All spectra used in this work have been gathered in text file "Alleon_etal_data.txt" or, alternatively, Excel file "Alleon_etal_data.xlsx". The R script "R_script_Alleon_etal.r" allows one to process the spectra and generate the plots used in our figures.
References mentionned above:
Fabbri, M., Wiemann, J., Manucci, F., Briggs, D.E.G. (2020) Three‐dimensional soft tissue preservation revealed in the skin of a non‐avian dinosaur. Palaeontology 63, 185-193.

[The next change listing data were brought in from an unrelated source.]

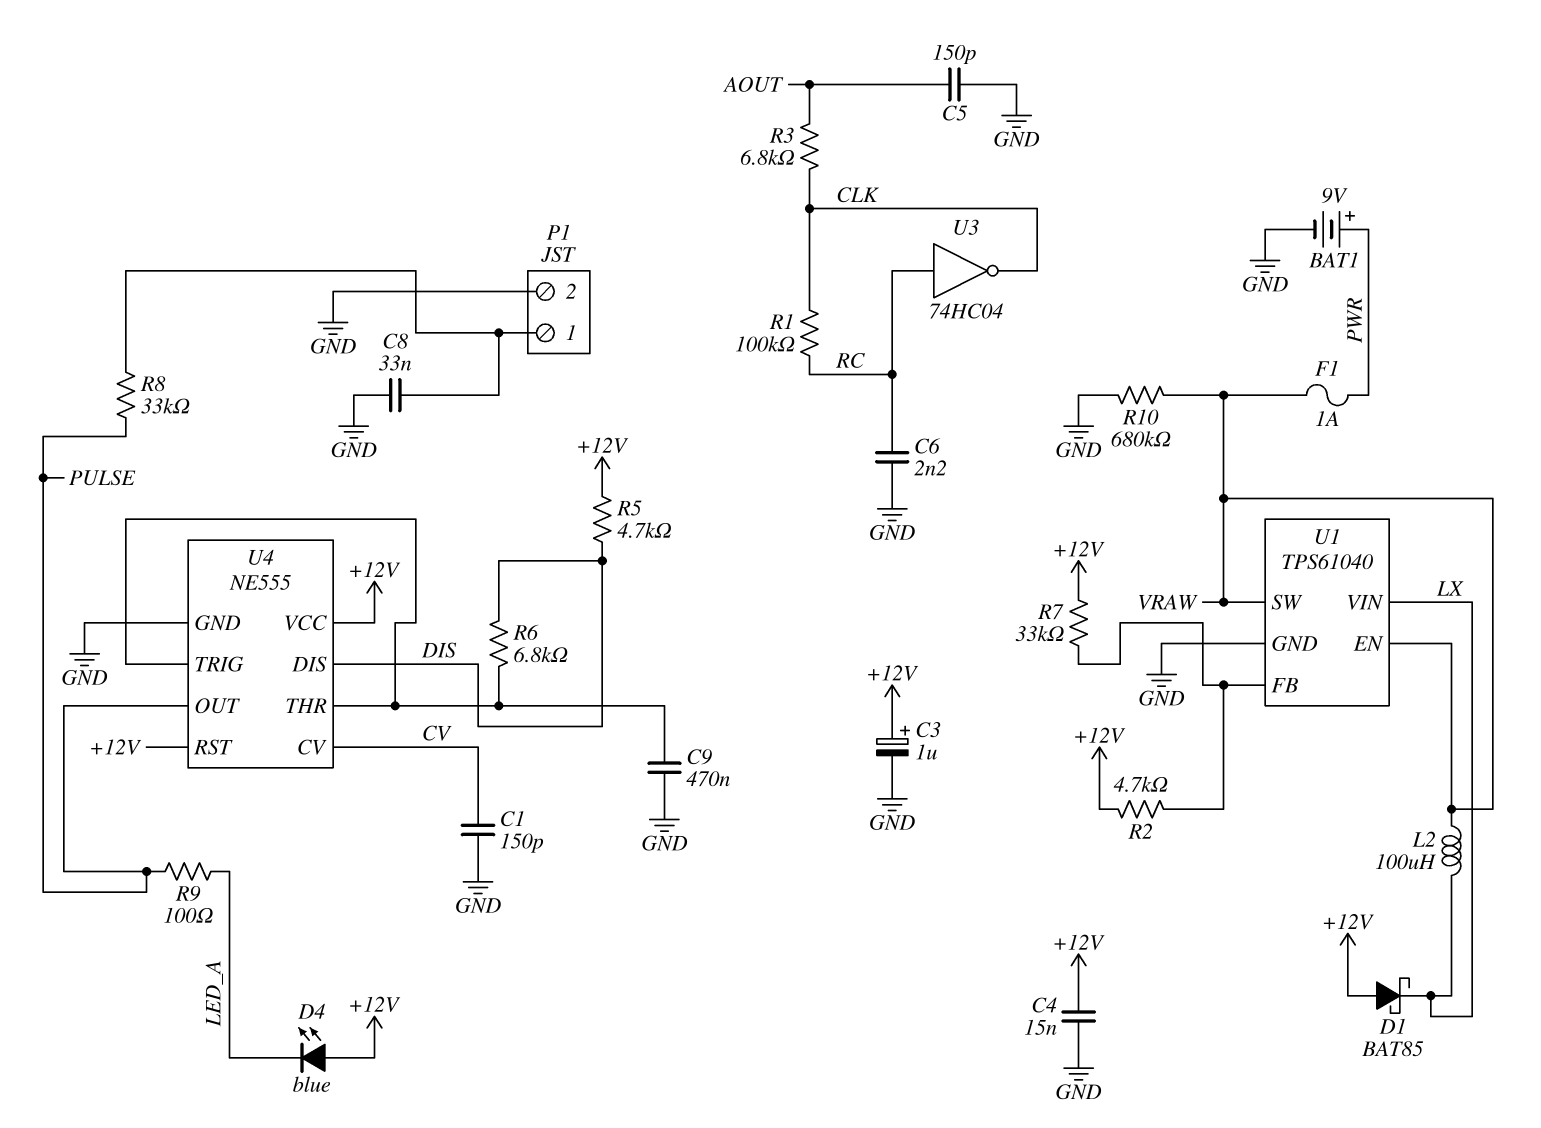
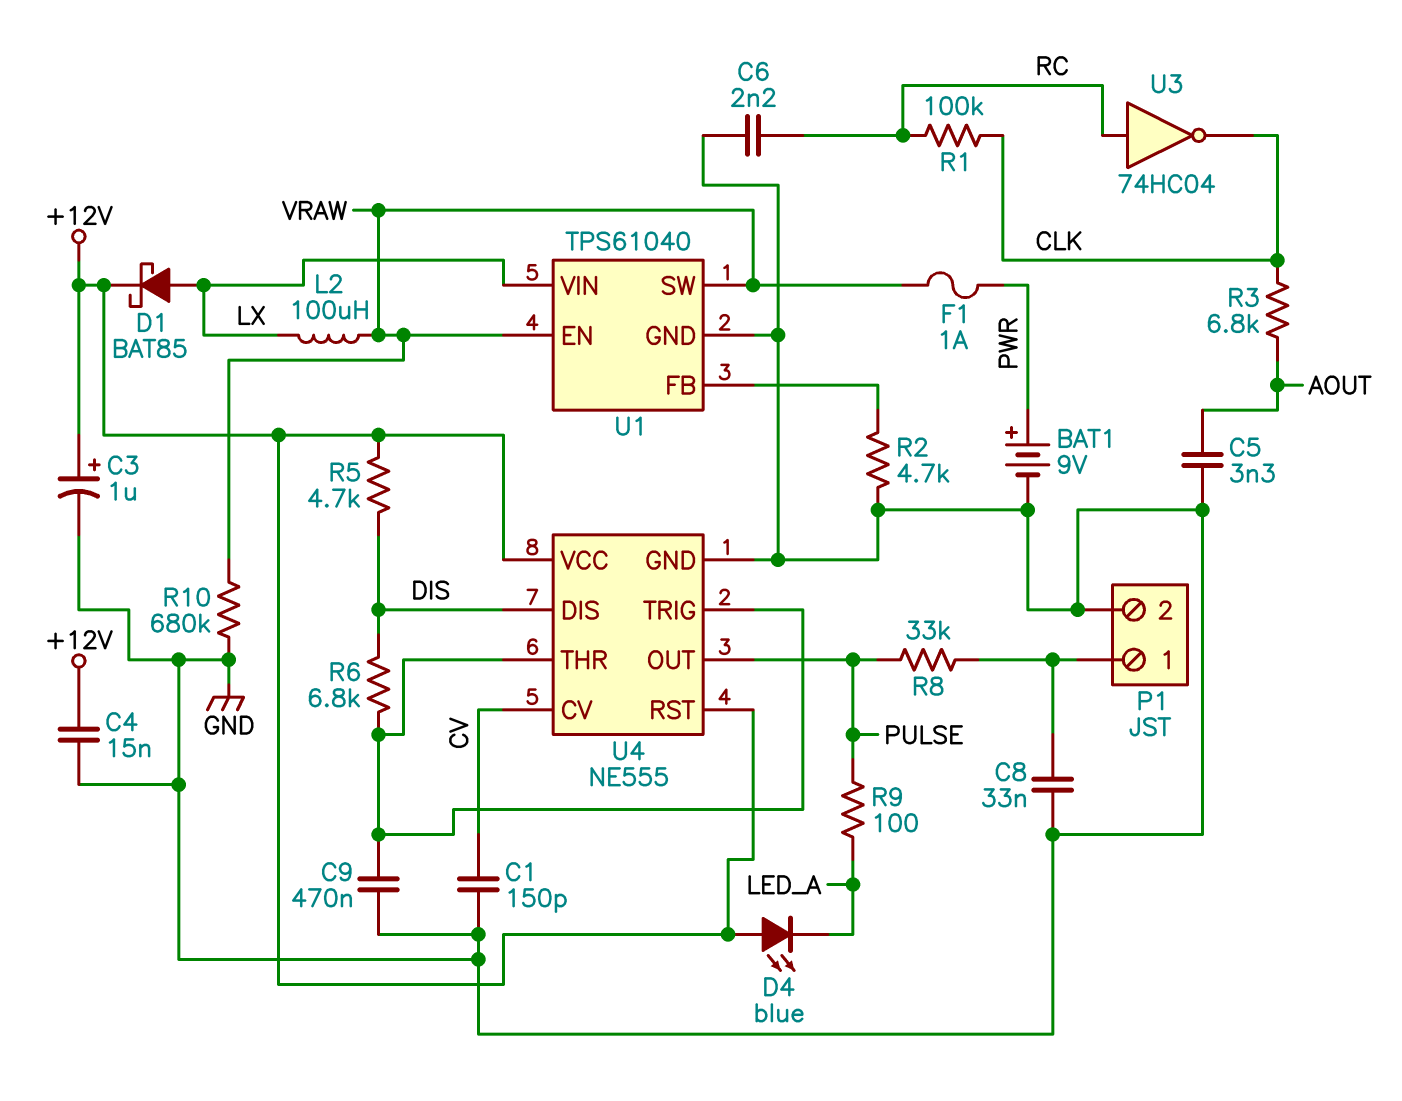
C5: 150pF (AOUT, GND) -> 3.3nF (AOUT, GND)
D1: schottky BAT85 (A +12V, K LX) -> schottky BAT85 (A LX, K +12V)
R2: 4.7k (+12V, U1/FB) -> 4.7k (GND, U1/FB)
R7: 33k (+12V, U1/FB) -> none

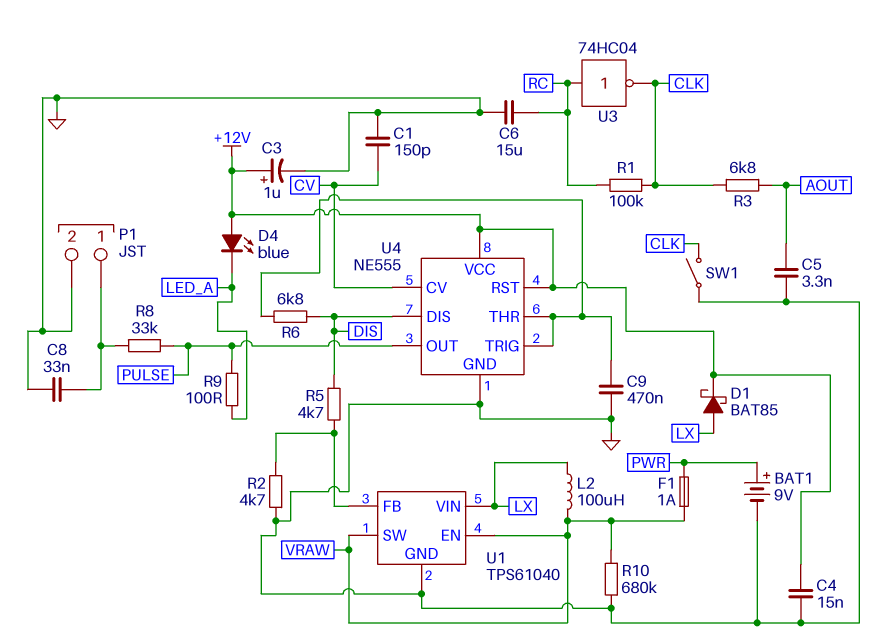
C6: 2.2nF (GND, RC) -> 15uF (GND, RC)
R5: 4.7k (+12V, DIS) -> 4.7k (DIS, U1/FB)
SW1: none -> switch (CLK, GND)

McCoy, V.E., Wiemann, J., Lamsdell, J.C., Whalen, C.D., Lidgard, S., Mayer, P., Petermann, H., Briggs, D.E.G. (2020) Chemical signatures of soft tissues distinguish between vertebrates and invertebrates from the Carboniferous Mazon Creek Lagerstätte of Illinois. Geobiology.
Norell, M.A., Wiemann, J., Fabbri, M., Yu, C., Marsicano, C.A., Moore-Nall, A., Varricchio, D.J., Pol, D., Zelenitsky, D.K. (2020) The first dinosaur egg was soft. Nature 583, 406–410.
Wiemann, J., Yang, T.-R., Norell, M.A. (2018a) Dinosaur egg colour had a single evolutionary origin. Nature 563, 555-558.
Wiemann, J., Fabbri, M., Yang, T.-R., Stein, K., Sander, P.M., Norell, M.A., Briggs, D.E.G. (2018b) Fossilization transforms vertebrate hard tissue proteins into N-heterocyclic polymers. Nature Communications 9, 1-9.
Wiemann, J., Crawford, J.M., Briggs, D.E.G. (2020) Phylogenetic and physiological signals in metazoan fossil biomolecules. Science Advances 6, eaba6883.
Usage notes
Follow the R script "R_script_Alleon_etal.r" to process the spectra and generate the plots used in our figures. This script opens data from the text file "Alleon_etal_data.txt". It includes at the beginning all needed libraires/packages needed to process the spectra, which need to be installed prior to running the script. Comments throughout the script should make its use straightforward.